Data Redaction from Conditional Generative Models
Zhifeng Kong, Kamalika Chaudhuri
TL;DR
This work introduces a post-editing framework for data redaction in conditional generative models by distilling and modifying only the conditioning networks. It formalizes redacting harmful conditionals as replacing them with reference non-redacted conditionals, achievable exactly for simple discrete-label cases and approximately via distillation for continuous representations. The authors develop model-specific distillation strategies for DM-GAN text-to-image and DiffWave text-to-speech, achieving superior redaction quality and robustness while preserving generation quality and efficiency (e.g., hours instead of days of full retraining). They also discuss safety considerations, adversarial robustness, limitations, and future directions, demonstrating practical impact for safer, more controllable generative systems.
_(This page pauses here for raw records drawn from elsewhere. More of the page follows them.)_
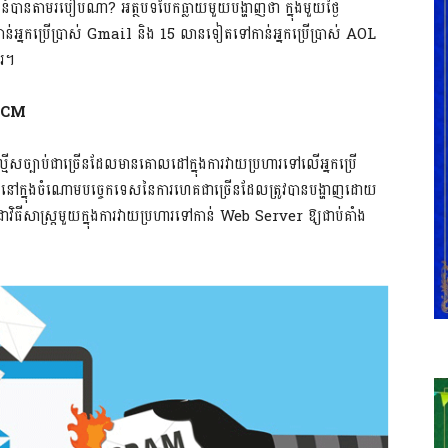
នតាមរបៀបណា? អត្ថបទបែកធ្លាយមួយបង្ហាញថា ក្នុងមួយថ្ងៃ
់អ្នកប្រើប្រាស់ Gmail និង 15 លានទៀតទៅកាន់អ្នកប្រើប្រាស់ AOL
ារ។
RCM
ល្មើសច្បាប់ជាច្រើនដែលមានគោលដៅក្នុងការវាយប្រហារទៅលើអ្នកប្រើ
ីមួយនៅក្នុងចំណោមបច្ចេកទេសនៃការហេគជាច្រើនដែលត្រូវបានបង្ហាញដោយ
វិធីសាស្រ្តមួយក្នុងការវាយប្រហារទៅកាន់ Web Server ឱ្យជាប់គាំង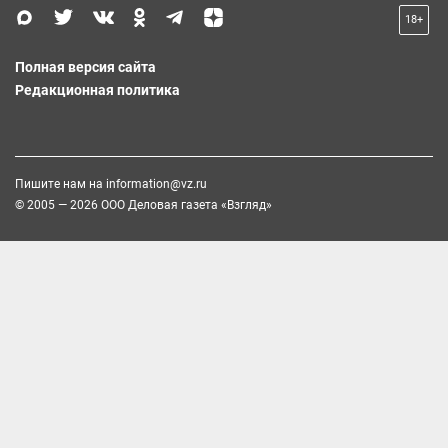
18+
Полная версия сайта
Редакционная политика
Пишите нам на
information@vz.ru
© 2005 — 2026 ООО Деловая газета «Взгляд»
Overall, the approach provides a scalable, universal method to constrain conditioned generation without compromising non-redacted outputs, with strong empirical results in vision and audio domains.
Abstract
Deep generative models are known to produce undesirable samples such as harmful content. Traditional mitigation methods include re-training from scratch, filtering, or editing; however, these are either computationally expensive or can be circumvented by third parties. In this paper, we take a different approach and study how to post-edit an already-trained conditional generative model so that it redacts certain conditionals that will, with high probability, lead to undesirable content. This is done by distilling the conditioning network in the models, giving a solution that is effective, efficient, controllable, and universal for a class of deep generative models. We conduct experiments on redacting prompts in text-to-image models and redacting voices in text-to-speech models. Our method is computationally light, leads to better redaction quality and robustness than baseline methods while still retaining high generation quality.